= Erik Qvam =

Norwegian military officer and writer

Erik Hafslo Qvam (12 September 1897 – 13 April 1979) was a Norwegian military officer and writer.

He was born in Kristiania as a son of customs inspector Eystein Hafslo Qvam (1865–1943) and Ragna Kathrine Erichsen (1872–1951). He was married to Friede Løvenskiold (1902–1948), the brother of Herman L. Løvenskiold and a daughter of Herman Løvenskiold, from 1928 to her death. From 1952 he was married to Nanna Burckhardt.

He enrolled as a student in 1916, and reached the rank of Premier Lieutenant in 1919 and Captain in 1935. He attended the Norwegian Military College in 1921, and General Staff training in 1932. He served as a chief of staff in the General Staff, and received the Defence Medal 1940–1945 for active service in the Second World War.
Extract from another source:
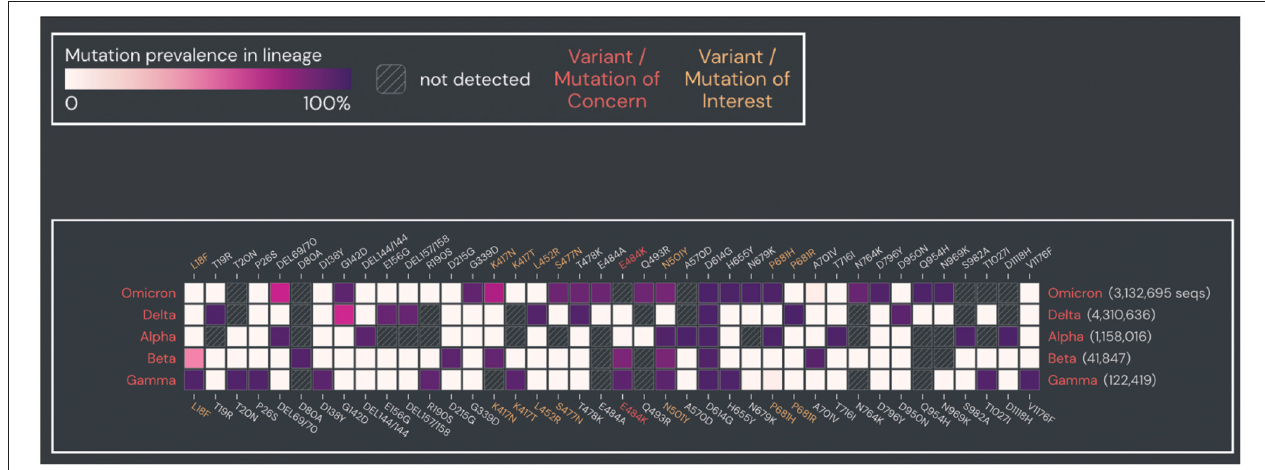
FIGURE 1 | Prevalence of spike protein mutations in Omicron compared to other SARS-CoV-2 VOCs. Prevalence of spike protein mutations in Omicron compared to four SARS-CoV-2 VOCs (Alpha, Beta, Gamma, Delta). Mutations with > 90% prevalence in at least one SARS-CoV-2 VOC and within > 2 sequences are shown. Plot was generated from the outbreak website (https://outbreak.info/). Data were obtained from GISAID (as of 25 April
In 1946 he reached the rank of Colonel, and from 1946 to 1962 he headed the Nord-Trøndelag Infantry Regiment (IR13). The regiment contributed a battalion to the Independent Norwegian Brigade Group in Germany between 1947 and 1952.

Qvam was a prolific writer on military and strategic questions. Smaller publications in the 1930s include Sannheten om militærvesenet (1930), Kan vi forsvare oss i en moderne krig (1930) and De store sosiale bevegelser i vår tid (1934, reissued 1935 and 1939). In 1963 he released Randstaten Norge.

He also ran the farm Gjævran from 1946 to 1965. The farm was then passed down to his son Eystein Hafslo Qvam. He died in April 1979 and was buried at Egge Church.